What the exercise asks: The expected answer is the set of lines in the data below between the line holding "(145, 801) none -> [516,922,531,935] id" and the line holding "(972, 179) none", inclusive, written out exactly.

───── Entries supplied

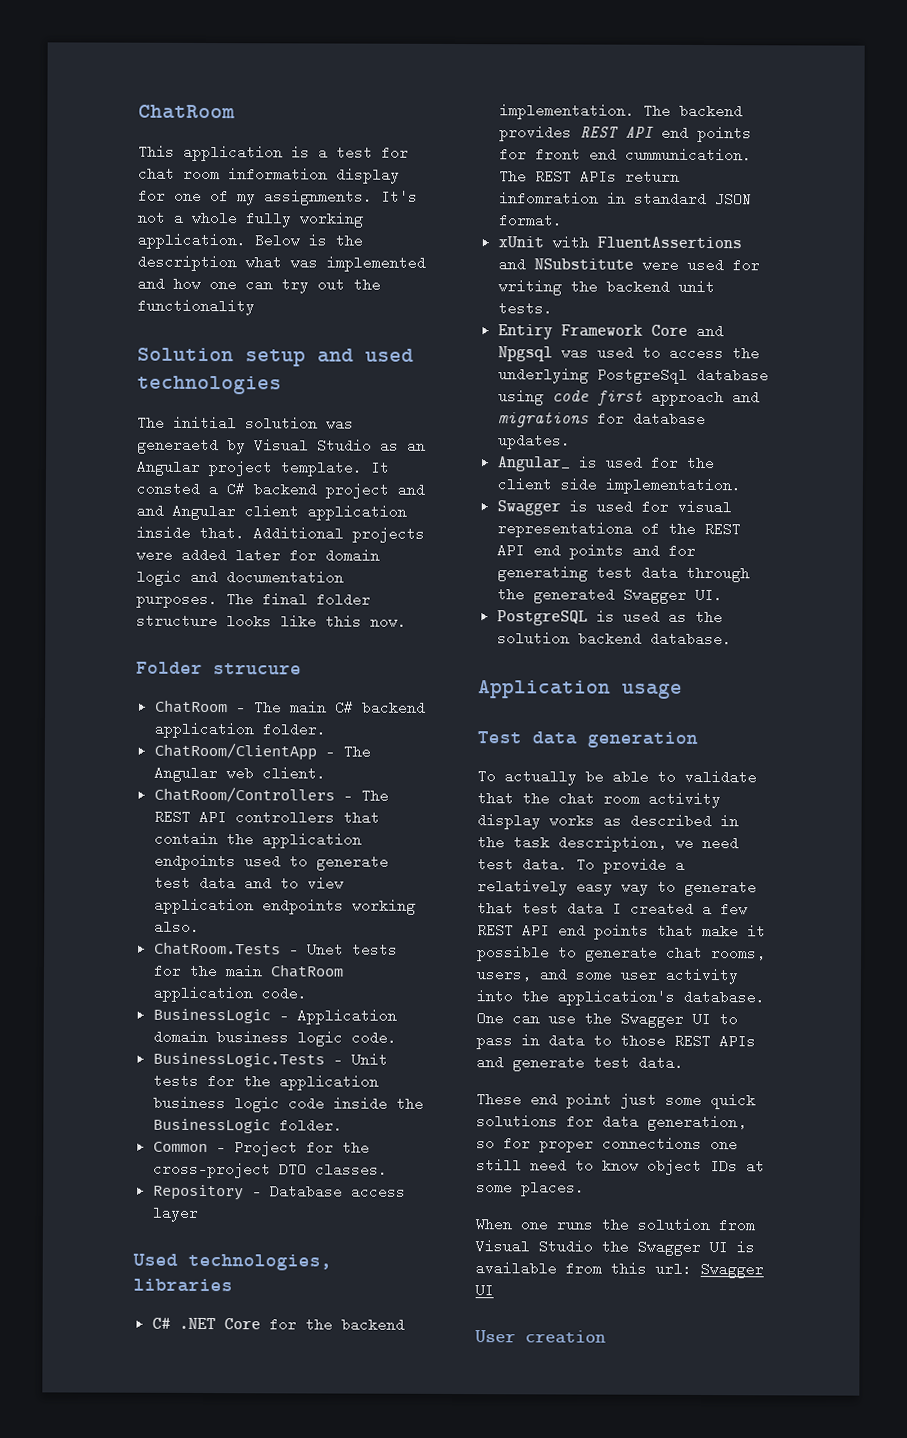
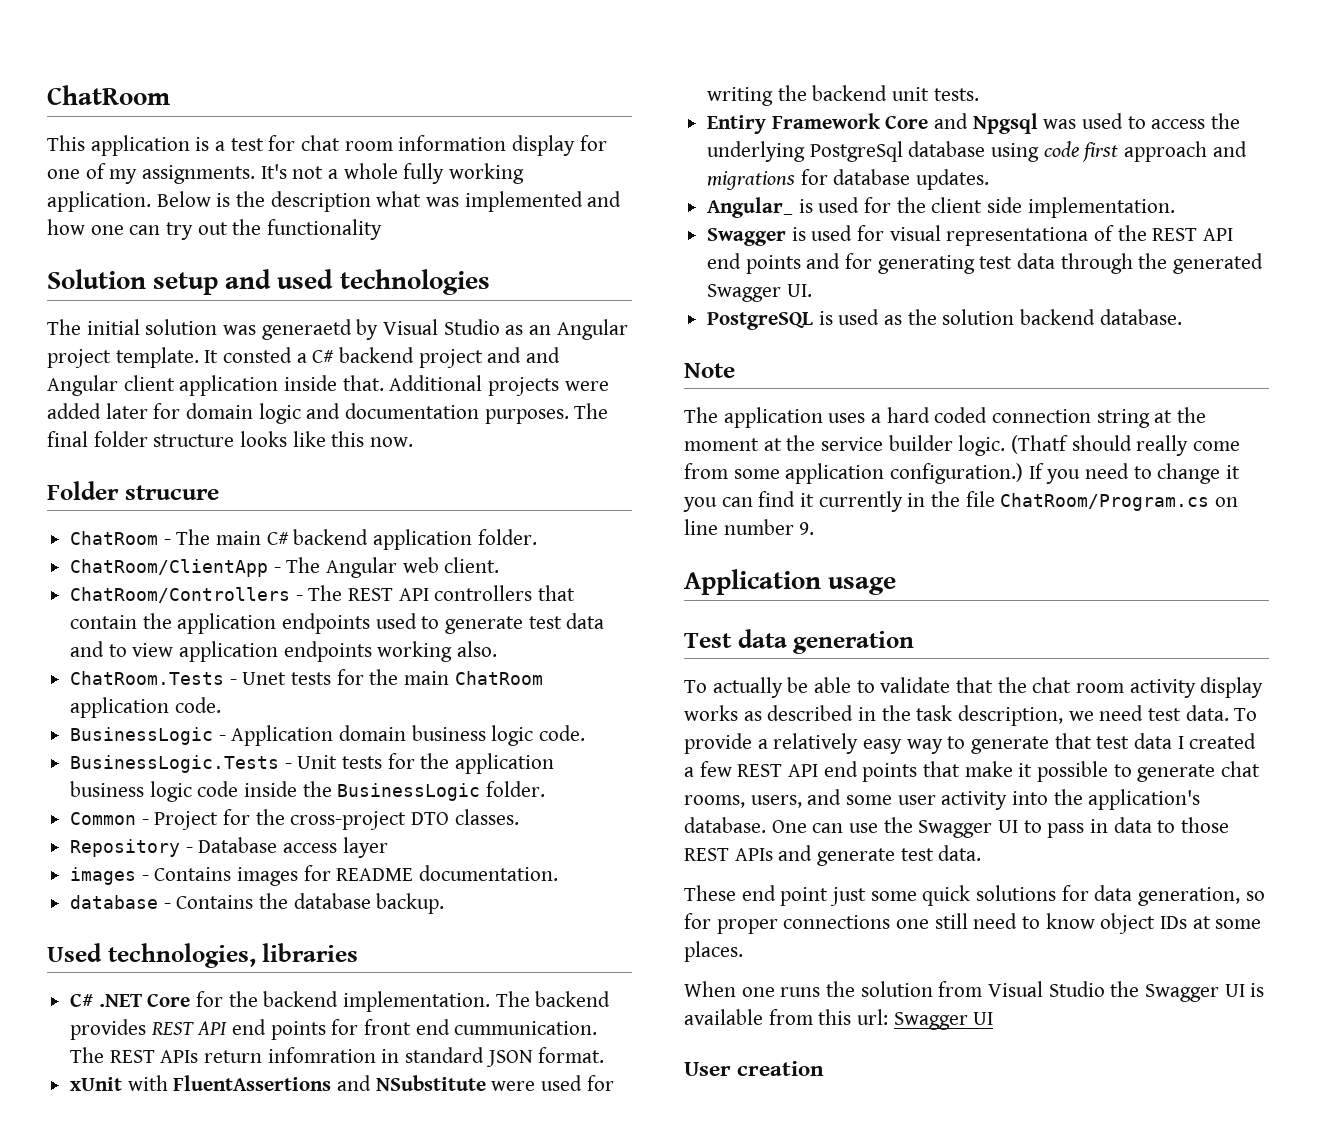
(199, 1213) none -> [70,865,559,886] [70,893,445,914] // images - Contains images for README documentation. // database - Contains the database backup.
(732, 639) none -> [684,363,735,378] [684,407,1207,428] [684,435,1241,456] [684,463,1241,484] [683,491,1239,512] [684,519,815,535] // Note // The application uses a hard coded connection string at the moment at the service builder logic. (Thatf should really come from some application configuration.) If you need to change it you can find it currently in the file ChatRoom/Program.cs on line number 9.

──────────
───── Entries supplied

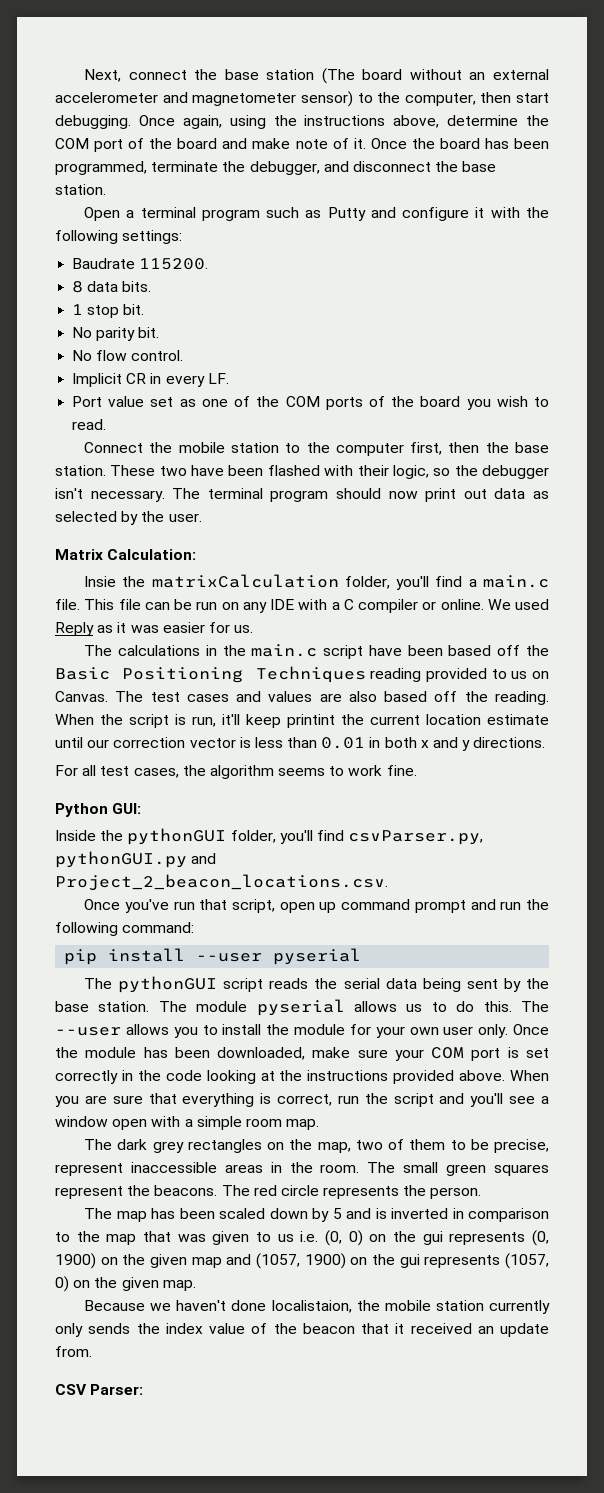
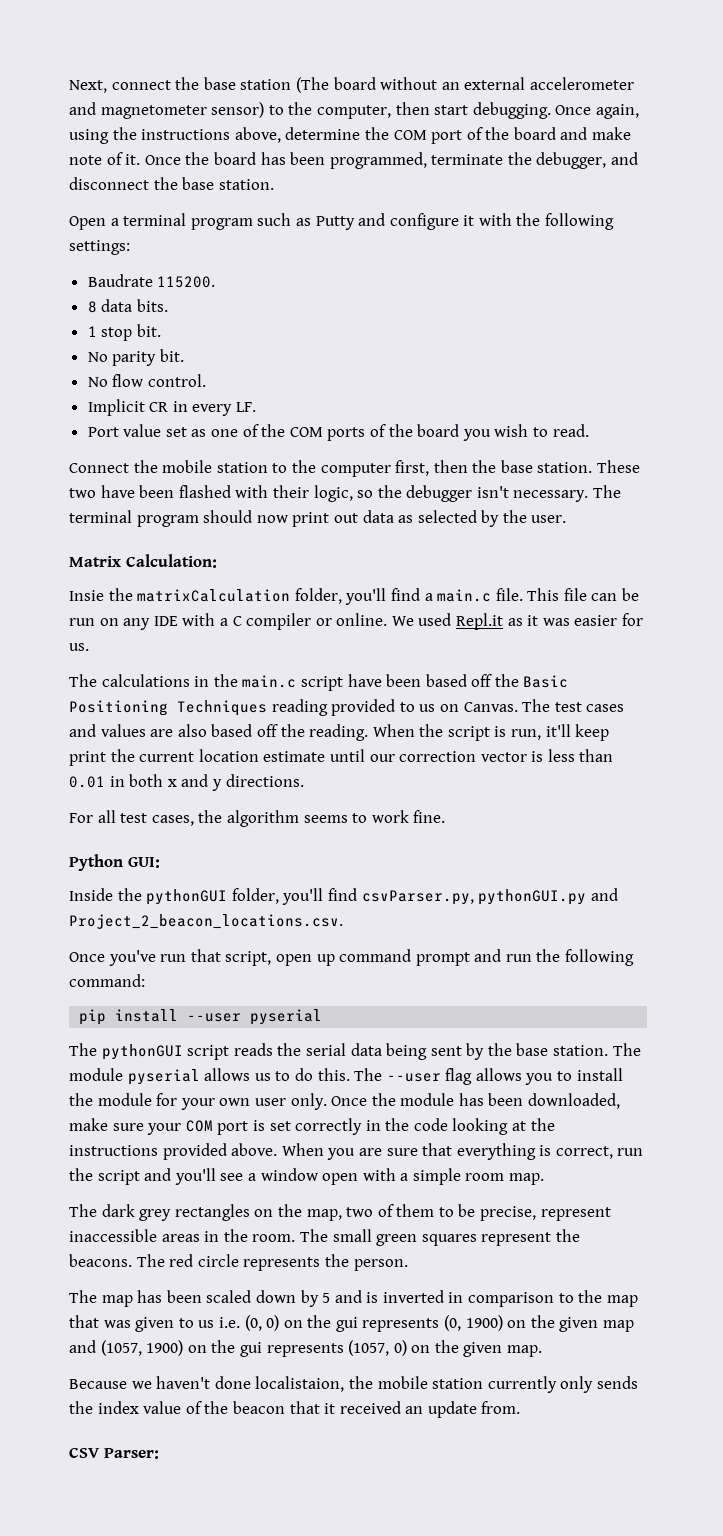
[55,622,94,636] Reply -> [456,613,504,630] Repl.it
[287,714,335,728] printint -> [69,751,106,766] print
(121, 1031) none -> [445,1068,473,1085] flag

──────────
───── Entries supplied

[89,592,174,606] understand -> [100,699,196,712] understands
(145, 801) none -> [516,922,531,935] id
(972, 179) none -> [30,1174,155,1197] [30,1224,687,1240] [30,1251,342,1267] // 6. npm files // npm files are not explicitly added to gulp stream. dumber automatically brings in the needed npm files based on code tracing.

──────────

Task result:
(145, 801) none -> [516,922,531,935] id
(972, 179) none -> [30,1174,155,1197] [30,1224,687,1240] [30,1251,342,1267] // 6. npm files // npm files are not explicitly added to gulp stream. dumber automatically brings in the needed npm files based on code tracing.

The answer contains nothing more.